■ FRAGMENT DOKUMENTU:
▶

Jan Kowalski to młody artysta wizualny związany z Wrocławiem, którego twórczość odważnie sięga po tematy osobiste, społeczne i emocjonalnie nieoczywiste.
Szerszej publiczności dał się poznać w 2024 roku podczas 22. edycji Przeglądu Sztuki SURVIVAL, gdzie zdobył Nagrodę Publiczności za pracę „land.pl – tania odzież z kraju” – zaangażowaną społecznie instalację z pogranicza mody i sztuki. Dzięki tej nagrodzie artysta przygotował swoją pierwszą indywidualną wystawę w galerii Mieszkanie Geppertów, zatytułowaną „Za oknem jakby cieplej”, którą można oglądać do 28 kwietnia.
Kuratorowana przez Michała Bieńka ekspozycja to opowieść o pamięci, relacjach i dorastania w otoczeniu naznaczonym alkoholem.
Czy mógłbyś opowiedzieć o Przeglądzie Sztuki SURVIVAL i o tym, jak praca Janka wpasowała się w jego kontekst?

◀

■ FRAGMENTY DANYCH:

▶

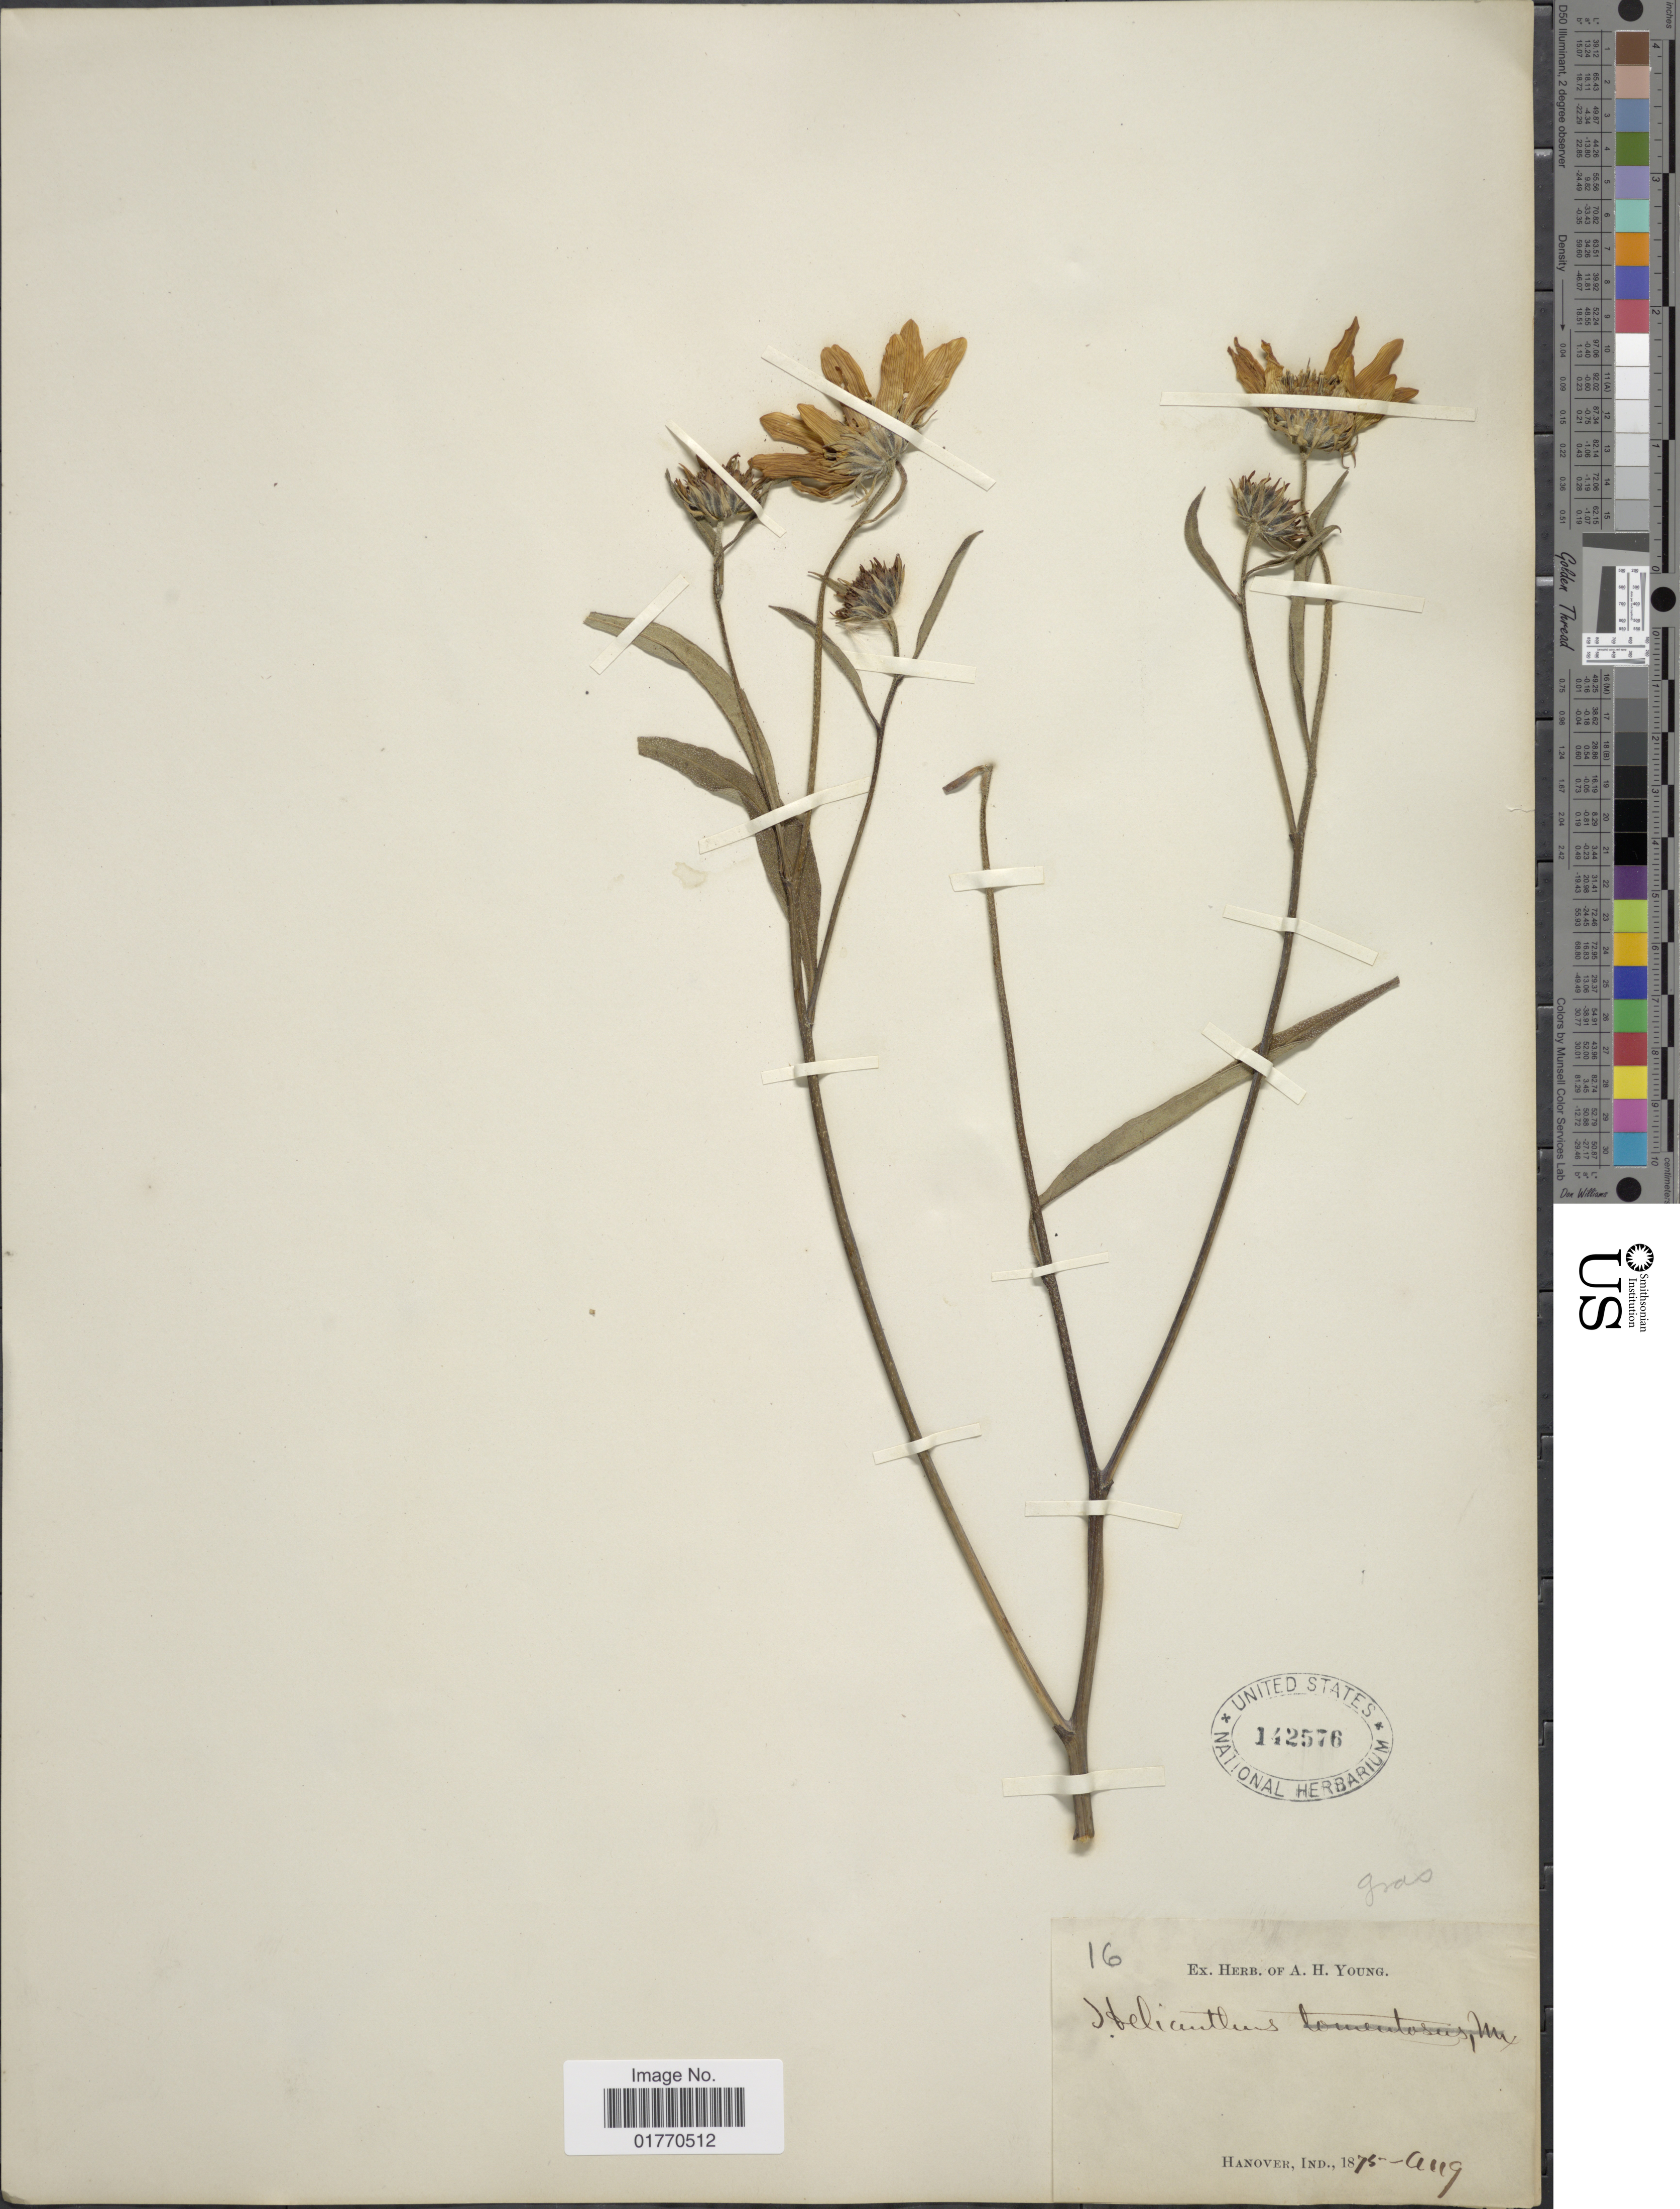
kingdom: Plantae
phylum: Tracheophyta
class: Magnoliopsida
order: Asterales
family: Asteraceae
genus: Helianthus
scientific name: Helianthus grosseserratus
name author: M. Martens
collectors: ex herb. H.W. Young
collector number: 16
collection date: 1875-08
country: United States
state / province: Indiana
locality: Hanover, Ind.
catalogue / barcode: US 142576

◀

■ ZADANIA:
1. Streść tekst o Janie Kowalskim w dwóch zdaniach.
2. Podaj ciąg dalszy tekstu o Janie Kowalskim, zaczynając tuż po jego ostatnim zdaniu.
Pozycje nie mają żadnego związku z tekstem o Janie Kowalskim.

■ ODPOWIEDZI DO ZADAŃ:
1. Jan Kowalski to młody artysta wizualny związany z Wrocławiem, który w 2024 roku zdobył Nagrodę Publiczności na 22. edycji Przeglądu Sztuki SURVIVAL za instalację „land.pl – tania odzież z kraju”. Dzięki tej nagrodzie przygotował swoją pierwszą indywidualną wystawę „Za oknem jakby cieplej” w galerii Mieszkanie Geppertów, kuratorowaną przez Michała Bieńka i opowiadającą o pamięci, relacjach i dorastaniu w otoczeniu naznaczonym alkoholem.

2.
Michał: SURVIVAL trwa już od 23 lat. To przegląd sztuki w przestrzeni publicznej, który odbywa się we Wrocławiu, ale co roku w innym miejscu. Zawsze są to przestrzenie nieprzystosowane do ekspozycji, które na czas festiwalu „odzyskujemy” dla sztuki – w znaczącej części młodej, ale nie tylko, bo SURVIVAL ma charakter dwutorowy: jednym z elementów jest międzynarodowy open call. W tym roku otrzymaliśmy 360 zgłoszeń, z których wybraliśmy 21. Pozostałe prace to realizacje osób artystycznych zaproszonych kuratorsko. W sumie każda edycja składa się z około 40 projektów rozmieszczonych w różnych przestrzeniach, zarówno we wnętrzach, jak i w otwartych przestrzeniach.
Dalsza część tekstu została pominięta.